Science and art are two different worlds. Science is cold, distant, steady, and unemotional. Art is fickle, wild, unscheduled, and unpredictable.
Or is it the other way around?
In the west, in America, we have placed science and art in separate, distinct buckets. But anyone who knows the process of scientific discovery — the developing of methodologies, the analyzing of data, the guessing as to causes, the evaluating of peer’s work — knows the process has elements of art. Scientific discovery requires creativity. The scientist does not blaze a new path using a map. The scientist, the discoverer, writes the map.

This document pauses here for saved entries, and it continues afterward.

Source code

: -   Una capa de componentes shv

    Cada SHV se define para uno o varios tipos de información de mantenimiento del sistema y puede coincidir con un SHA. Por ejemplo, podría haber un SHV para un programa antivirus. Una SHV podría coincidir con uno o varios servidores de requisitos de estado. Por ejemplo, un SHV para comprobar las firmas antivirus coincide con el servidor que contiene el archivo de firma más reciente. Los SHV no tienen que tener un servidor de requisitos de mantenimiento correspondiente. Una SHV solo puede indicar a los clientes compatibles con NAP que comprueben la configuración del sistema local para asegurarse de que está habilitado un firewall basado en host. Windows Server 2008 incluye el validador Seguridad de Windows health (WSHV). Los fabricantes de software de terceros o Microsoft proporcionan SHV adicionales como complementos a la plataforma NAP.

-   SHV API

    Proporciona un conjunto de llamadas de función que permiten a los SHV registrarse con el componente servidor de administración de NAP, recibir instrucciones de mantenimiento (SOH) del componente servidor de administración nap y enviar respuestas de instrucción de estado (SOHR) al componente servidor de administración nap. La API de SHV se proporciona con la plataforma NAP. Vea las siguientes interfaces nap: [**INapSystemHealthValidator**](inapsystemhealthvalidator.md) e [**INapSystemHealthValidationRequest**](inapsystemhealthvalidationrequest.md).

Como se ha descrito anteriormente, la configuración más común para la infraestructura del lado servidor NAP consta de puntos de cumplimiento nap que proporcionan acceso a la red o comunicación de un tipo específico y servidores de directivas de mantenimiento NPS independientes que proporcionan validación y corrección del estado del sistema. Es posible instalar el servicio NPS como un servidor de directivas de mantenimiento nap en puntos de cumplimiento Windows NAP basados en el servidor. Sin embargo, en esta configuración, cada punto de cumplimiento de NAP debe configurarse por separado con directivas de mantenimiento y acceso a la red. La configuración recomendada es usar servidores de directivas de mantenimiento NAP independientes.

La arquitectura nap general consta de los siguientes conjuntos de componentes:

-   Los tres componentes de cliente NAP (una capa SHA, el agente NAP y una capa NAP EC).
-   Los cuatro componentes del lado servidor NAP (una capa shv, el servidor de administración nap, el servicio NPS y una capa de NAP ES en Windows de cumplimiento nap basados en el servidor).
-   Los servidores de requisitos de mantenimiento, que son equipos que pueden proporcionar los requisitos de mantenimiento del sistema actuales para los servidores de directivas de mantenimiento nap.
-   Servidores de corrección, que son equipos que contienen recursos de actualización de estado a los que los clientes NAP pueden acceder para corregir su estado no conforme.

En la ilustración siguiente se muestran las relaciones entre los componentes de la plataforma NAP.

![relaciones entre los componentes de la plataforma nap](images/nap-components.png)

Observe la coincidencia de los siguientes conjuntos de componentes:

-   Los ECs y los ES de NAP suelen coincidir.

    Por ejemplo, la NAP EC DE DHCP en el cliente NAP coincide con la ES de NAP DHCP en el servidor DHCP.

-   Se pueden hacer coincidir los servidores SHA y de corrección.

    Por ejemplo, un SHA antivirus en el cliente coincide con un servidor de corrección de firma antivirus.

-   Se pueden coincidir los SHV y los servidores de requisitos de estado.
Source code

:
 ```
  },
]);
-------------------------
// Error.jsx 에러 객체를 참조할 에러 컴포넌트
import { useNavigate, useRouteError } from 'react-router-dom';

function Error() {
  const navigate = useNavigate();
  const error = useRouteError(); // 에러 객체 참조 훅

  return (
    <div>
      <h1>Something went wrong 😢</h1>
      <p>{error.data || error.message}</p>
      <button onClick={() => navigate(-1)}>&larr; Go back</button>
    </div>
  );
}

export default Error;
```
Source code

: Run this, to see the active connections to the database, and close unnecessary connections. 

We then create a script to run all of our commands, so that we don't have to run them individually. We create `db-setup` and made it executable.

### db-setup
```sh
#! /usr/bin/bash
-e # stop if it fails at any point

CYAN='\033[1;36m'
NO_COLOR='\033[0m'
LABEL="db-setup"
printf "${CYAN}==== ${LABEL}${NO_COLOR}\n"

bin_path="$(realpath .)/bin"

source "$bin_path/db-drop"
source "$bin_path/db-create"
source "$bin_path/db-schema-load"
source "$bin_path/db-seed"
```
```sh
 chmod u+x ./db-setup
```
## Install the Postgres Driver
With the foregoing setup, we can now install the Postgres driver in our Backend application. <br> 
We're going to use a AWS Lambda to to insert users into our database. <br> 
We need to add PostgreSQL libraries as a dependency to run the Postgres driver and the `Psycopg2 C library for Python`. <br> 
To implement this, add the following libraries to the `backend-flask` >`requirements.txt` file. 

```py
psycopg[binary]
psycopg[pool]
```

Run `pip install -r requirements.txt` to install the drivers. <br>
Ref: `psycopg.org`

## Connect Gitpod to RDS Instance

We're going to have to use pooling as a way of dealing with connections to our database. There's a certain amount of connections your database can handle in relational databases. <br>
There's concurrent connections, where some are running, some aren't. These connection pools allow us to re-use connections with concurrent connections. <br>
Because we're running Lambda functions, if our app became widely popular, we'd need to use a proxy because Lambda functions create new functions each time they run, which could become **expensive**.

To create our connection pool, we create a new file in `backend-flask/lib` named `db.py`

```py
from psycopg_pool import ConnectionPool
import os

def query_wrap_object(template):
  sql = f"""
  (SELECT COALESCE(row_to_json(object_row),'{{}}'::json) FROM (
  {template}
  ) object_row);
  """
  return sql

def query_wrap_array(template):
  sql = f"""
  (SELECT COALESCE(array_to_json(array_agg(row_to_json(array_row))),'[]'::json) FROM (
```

And at the same time, art is not without its known processes. Comedic timing, plot development, hero structures, linguistic tools — writers have the most ancient maps at their disposal. For a clinical look at writing, artists can turn to the ancients or contemporaries; they can ask Horace or Francine Prose about the methods of creation, the weapons for inspiration.
Science pursues truth through objectivity, a futile aim. In the hands of humans, the pursuit of objective truth will always have a hue of politics, a bias — whether deliberate or not — that skews results in small and large ways. We drop the data that does not pass some intangible “smell test”; we do not ask the questions our professors and mentors assured us were already answered; we listen to researchers who agree, and prepare rebuttals for those who do not; we fail to execute due diligence on the work of friends and colleagues.
Art pursues truth through perspective, a futile aim. In the hands of humans, the pursuit of perceived truth offers only an incomplete glimpse. The photograph does not translate the sounds; the video does not smell like the trees, wind, and fire; the painting has changed the colors to a near facsimile; and each medium hopes to capture just enough so the core message survives.
Art can be studiously created — it can also be nascent and haphazard, a lightning strike of perfection. Scientific discovery can be a product of careful research, and it can be a Petri dish left unattended at just the right time and place. Art can be a science, and science an art.